Sauf que, dans ce cas, ce n’est plus la marque, propriétaire du nom du modèle et de son histoire, à l’origine de tous les investissements et gardienne de sa production, qui bénéficie de ces colossaux flux financiers nouveaux. Ce sont des acteurs dont les sièges se trouvent la plupart du temps hors de la Suisse, dont les emplois et la richesse se sert du Swiss Made sans lui reverser un quelconque tribut.
L’ampleur du phénomène a éclipsé la réponse totalement inédite de Nick Hayek
En réalisant son opération disruptive, le « fils de » a conquis sa place dans l’Histoire. Car, hormis les coulées mondiales d’encre médiatique qu’il vient de s’offrir et qui s’ajoutent aux succès économiques inespérés réalisés par deux des marques de son groupe, il parvient à instaurer une première mondiale en horlogerie: celle de rediriger à son profit la « valeur de l’attente ». Celle de faire revenir dans les tiroirs caisses de son groupe des montagnes de cash qui étaient promises à l’enrichissement d’autres acteurs.
Nick Hayek entre dans l’histoire: il parvient à instaurer une première mondiale: rediriger à son profit la « plus-value de l’attente »

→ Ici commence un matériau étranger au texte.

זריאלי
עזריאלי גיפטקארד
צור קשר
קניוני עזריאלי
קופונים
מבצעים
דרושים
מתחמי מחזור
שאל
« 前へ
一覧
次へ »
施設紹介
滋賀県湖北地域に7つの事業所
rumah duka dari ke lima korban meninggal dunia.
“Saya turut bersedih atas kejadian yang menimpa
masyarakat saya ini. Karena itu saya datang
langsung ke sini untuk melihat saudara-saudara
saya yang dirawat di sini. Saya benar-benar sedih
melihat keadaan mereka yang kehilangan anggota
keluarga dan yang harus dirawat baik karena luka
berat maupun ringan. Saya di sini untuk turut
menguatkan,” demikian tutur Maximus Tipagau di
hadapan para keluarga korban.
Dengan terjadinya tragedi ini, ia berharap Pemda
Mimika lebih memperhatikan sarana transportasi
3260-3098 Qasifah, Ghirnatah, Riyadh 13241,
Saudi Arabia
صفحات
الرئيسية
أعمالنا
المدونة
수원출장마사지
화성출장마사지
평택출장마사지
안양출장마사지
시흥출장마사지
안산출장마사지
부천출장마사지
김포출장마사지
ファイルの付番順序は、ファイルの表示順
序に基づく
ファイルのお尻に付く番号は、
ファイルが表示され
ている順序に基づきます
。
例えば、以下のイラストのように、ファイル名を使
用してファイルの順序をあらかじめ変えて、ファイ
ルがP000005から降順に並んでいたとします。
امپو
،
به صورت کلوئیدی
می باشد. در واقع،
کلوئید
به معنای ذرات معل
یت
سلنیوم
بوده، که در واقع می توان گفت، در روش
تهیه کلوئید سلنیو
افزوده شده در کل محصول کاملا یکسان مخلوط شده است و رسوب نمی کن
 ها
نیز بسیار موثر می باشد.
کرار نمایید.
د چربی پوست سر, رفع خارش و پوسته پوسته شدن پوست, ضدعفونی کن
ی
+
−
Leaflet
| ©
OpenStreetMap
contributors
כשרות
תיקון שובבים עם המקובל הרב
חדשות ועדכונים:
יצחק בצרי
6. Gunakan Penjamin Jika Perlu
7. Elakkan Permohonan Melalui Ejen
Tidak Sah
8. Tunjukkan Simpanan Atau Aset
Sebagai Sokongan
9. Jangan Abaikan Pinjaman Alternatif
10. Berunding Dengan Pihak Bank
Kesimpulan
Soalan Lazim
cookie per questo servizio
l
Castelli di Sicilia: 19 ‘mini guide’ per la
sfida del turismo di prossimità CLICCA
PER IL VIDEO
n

Cette manière de redonner une vigueur revigorante à ce Swiss Made que certains maussades ne cessent d’ébrécher, consacre surtout l’instauration d’une solution qui ne se laisse plus faire: enfin de l’argent qui cesse un instant de profiter aux spéculateurs de saison, les « profiteurs du temps d’attente », pour revenir à la case départ. Revenir là où tout a commencé, tout a été fait. Là où quelques horlogers et entrepreneurs d’antan s’employaient à conquérir le monde et l’espace.
La fameuse Omega Speedmaster Moonwatch dont la première apparition remonte à 1957 sous le nom de code de CK 2915 alias “Broad Arrow”, rentre au bercail, les poches légitimement remplies du fruit de son héritage… Elle entraine en son sillage, juste retour des choses, sa petite soeur en plastique, celle-là même qui, quelques années plus tôt, lui avait sauvé la vie…
PS_ cerise sur le gâteau, l’opération Moonswatch qui, ô hasard d’un calendrier intelligent, est survnue la semaine avant le coup d’envoi des salons horlogers de mars-avril 2022 (voir notre liste d’exposants), n’aura jamais déplacé autant de monde dans les boutiques Swatch et Omega du monde. Et ce à l’heure ou la vente en présentiel semblait avoir du plomb dans l’aile!